If TrueCrypt devs really gave up because they think it is pointless, then they should open source the code (BSD, Apache2, GPL, MIT). There is no reason not to, unless they had contributers who passed away.
So finally, was the duress canary activated or not? If it is "still there" as according to that tweet, that should mean it was not activated.
Btw, tc-play is not a solution, because it is Linux/BSD only.
NB: The message above might reflect my opinion right now, but not necessarily tomorrow or next year.
According to Ken Thompson, if you don't also analyze all the tools involved in the software build and load process at the machine code level, you still can't really trust the code. That means compilers, linkers, loaders, etc. Someone who knows what they are doing, and has enough motiviation to go through the effort, could insert code into a compiler that does whatever they want when your code is built with it, and hides itself at the source level.
These days CPUs are sophisticated enough that you probably would need to check them (and any microcode layer they may have) as well.
The beauty of opensource is good projects never die.
http://truecrypt.ch/
Will they digitally sign a copy of the source they reviewed?
What encryption will be used for the signature? Will anyone trust it?
??????
Even if they 'approve' the code, who will trust it? I know i wont. The ship has sailed, use that money for something useful.
---- Booth was a patriot ----
So I had been kind of looking forward to the next version of TrueCrypt as the devs were claiming Win8 / Linux dual boot support; at the moment my Win8 partition is unencrypted and I'm using an encrypted home directory on the Linux partition.
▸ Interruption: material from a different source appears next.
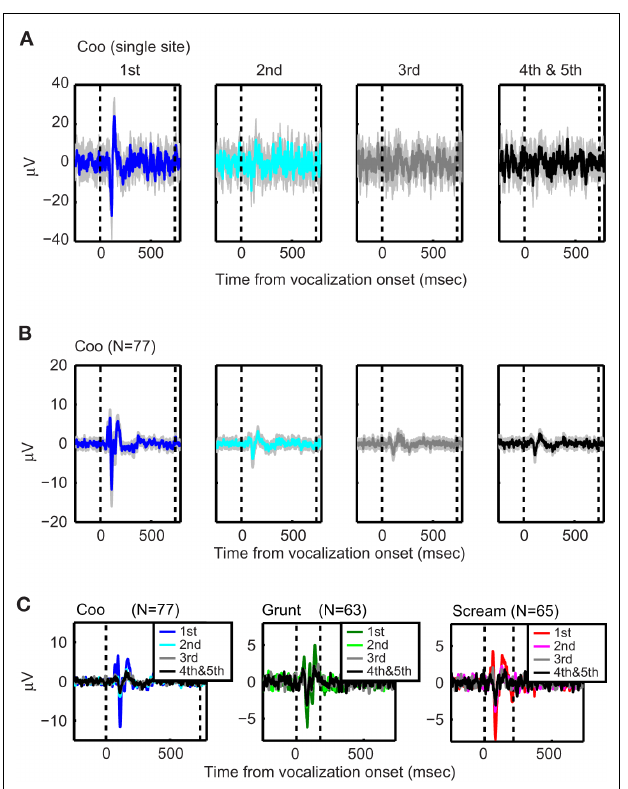
FIGURE 2 |The stimulus-evoked LFP decreased with repeated presentations of a stimulus. The data in (A) show an example from a single site (1st–3rd: n = 25 trials, 4th and 5th: n = 22 trials); whereas those in (B,C) show population-level stimulus-evoked LFP. In (A,B) , the data illustrate the effect that repeated presentations of the coo vocalization had on the LFP.The data in the first column illustrate the LFPs from the first vocalization presentation.The data in the rightmost column illustrates the LFPs from the fourth and fifth vocalization presentations; the data from fourth and fifth presentations were combined.The gray error bars are bootstrapped 95% confidence intervals of mean.The data in (C) illustrate how the stimulus-evoked LFP decreased as a function of stimulus presentation.The data in each column were generated with a different vocalization: coo (left; n = 77 sites), grunt (middle; n = 63 sites), and scream (right; n = 65 sites).Within each plot, the stimulus-evoked LFP are plotted as a function of stimulus presentation. All of the data are aligned relative to vocalization onset (i.e., the vertical dotted line at time t = 0).The second dotted line indicates vocalization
Encrypted home seems to be considerably slower than full disk encryption on Linux, and I'd rather have a single piece of free software that can fully encrypt the whole disk including both OSes. Does such a beast exist?
I have loaded a test program, 47,683 different opcodes, into a pdp11 with no terminal; just to run a test. :shudder:
Truth isn't Truth - Guliani
Best Crypt is made by Jetico, a finnish crypto software/hardware company that's been around since the early 90's. Their OTFE is top notch and the linux version is full featured with GUI. Both binary and source code packages for linux can be downloaded for free though they don't advertise it. In fact, Best Crypt was used in the Bill Clinton white house. Check them out: www.jetico.com
Is there a method for individuals to legally canary themselves if they get NSL-ed (which wouldn't surprise me in the least for this audit)?
Developers could take the example of TrueCrypt, but rewrite it from the ground up to make it secure from now up to year 2140... like using Threefish with 1024 bits, key and block size, some good hash tweaked to provide 2048 bits, some good and secure mode of operation (XTS was used in TrueCrypt... but I don't know if it's really secure), and some kind of EnScrypt (https://www.grc.com/sqrl/scrypt.htm) that is based on time, to make sure that if it takes the user for example 5 seconds, but may take decades to find the password if it's an attacker... or more if it's a really good password!
The password could be one chosen by the user, or something like a USB flash drive that identifies it self (maybe require a extra pin/ password for more protection)... because making a 157 all ASCII characters password seems unreasonable even for most paranoid person... not to talk about most of people remembering it... bellow keyboard is not really a good place to hide the note ;)
So, make it good, cross platform, and made for stay the next 100 years or more... if NIST and ECRYPT II say symmetric 256 bits should be good enough up to year >2040, sure even with quantum computing (if it becomes reality one day) should take more than 100 years to break 1024 bits symmetric cipher with all around good parameters and technology.